Beginning at the line that holds "left ear: (917, 852)", restate each line exactly through the final line of the records. Include both of those lines.

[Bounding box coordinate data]
-------------------------

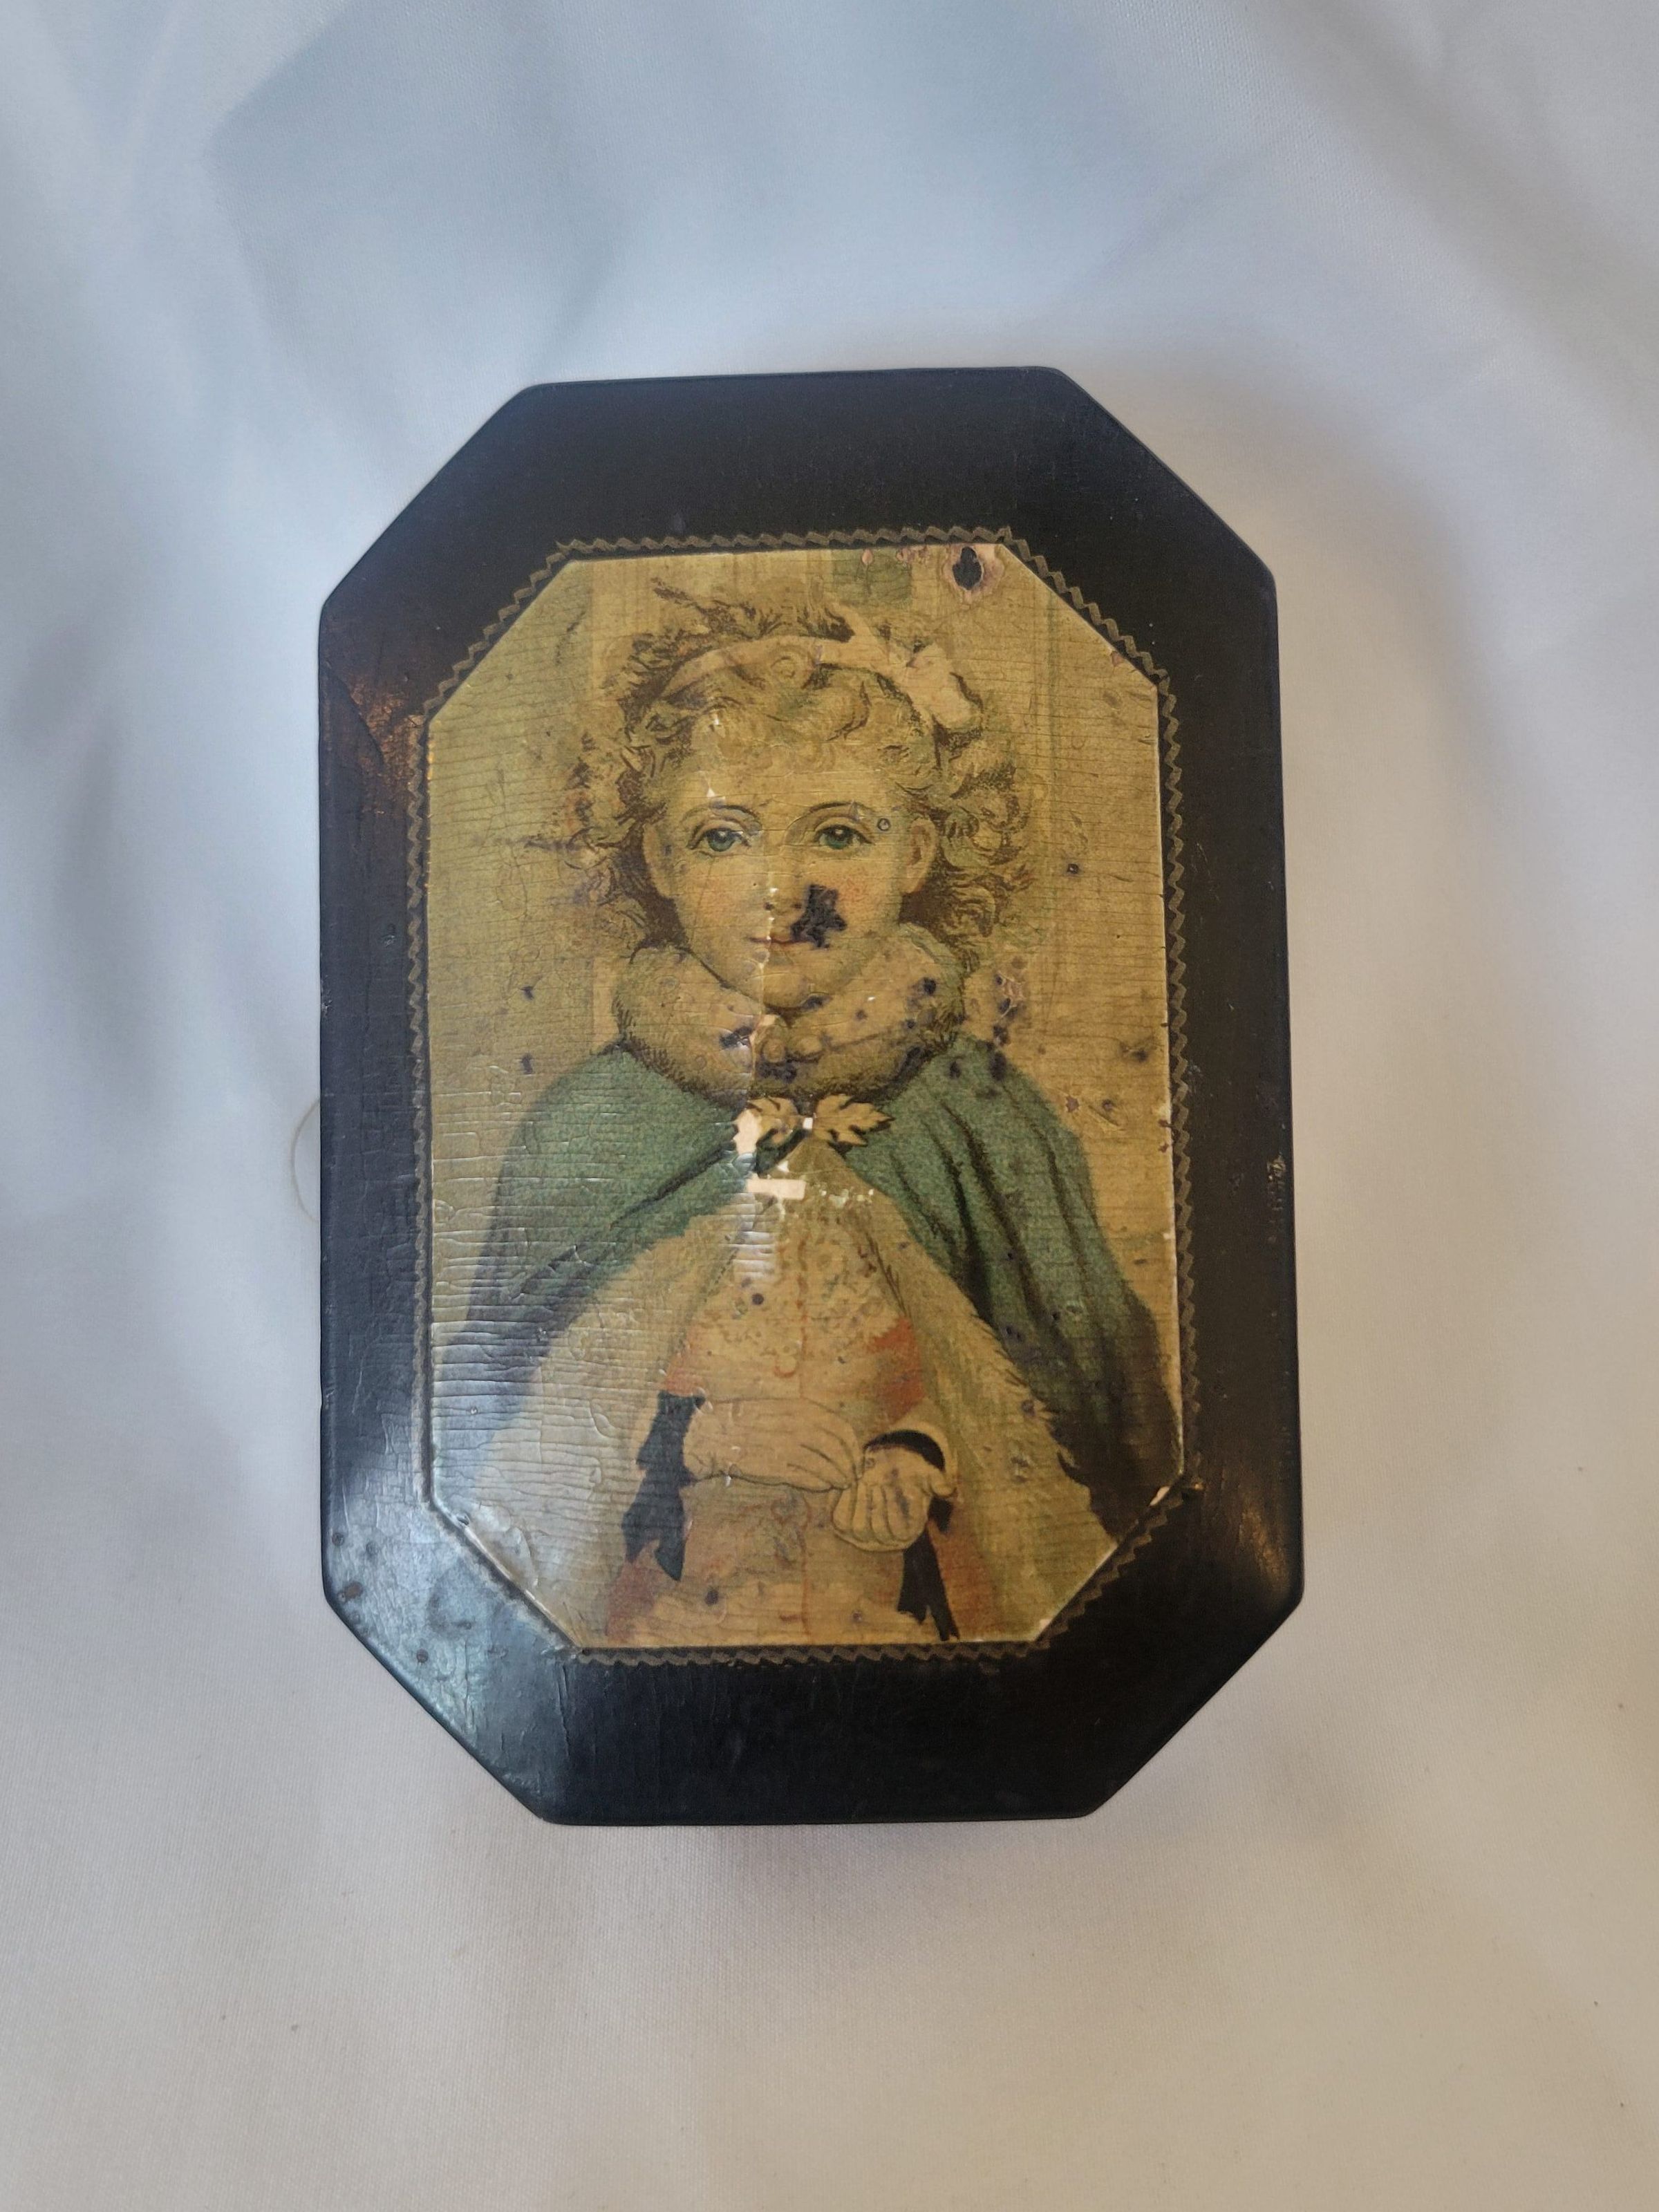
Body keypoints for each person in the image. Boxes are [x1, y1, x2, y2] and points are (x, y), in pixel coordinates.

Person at [435, 593, 1176, 1648]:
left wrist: (922, 1449)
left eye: (838, 833)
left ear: (917, 852)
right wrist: (699, 1436)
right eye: (722, 836)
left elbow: (1088, 1418)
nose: (783, 889)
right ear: (658, 861)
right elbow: (505, 1451)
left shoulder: (982, 1119)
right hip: (664, 1635)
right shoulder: (591, 1128)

-------------------------

• **SOLVED PROBLEM**:
left ear: (917, 852)
right wrist: (699, 1436)
right eye: (722, 836)
left elbow: (1088, 1418)
nose: (783, 889)
right ear: (658, 861)
right elbow: (505, 1451)
left shoulder: (982, 1119)
right hip: (664, 1635)
right shoulder: (591, 1128)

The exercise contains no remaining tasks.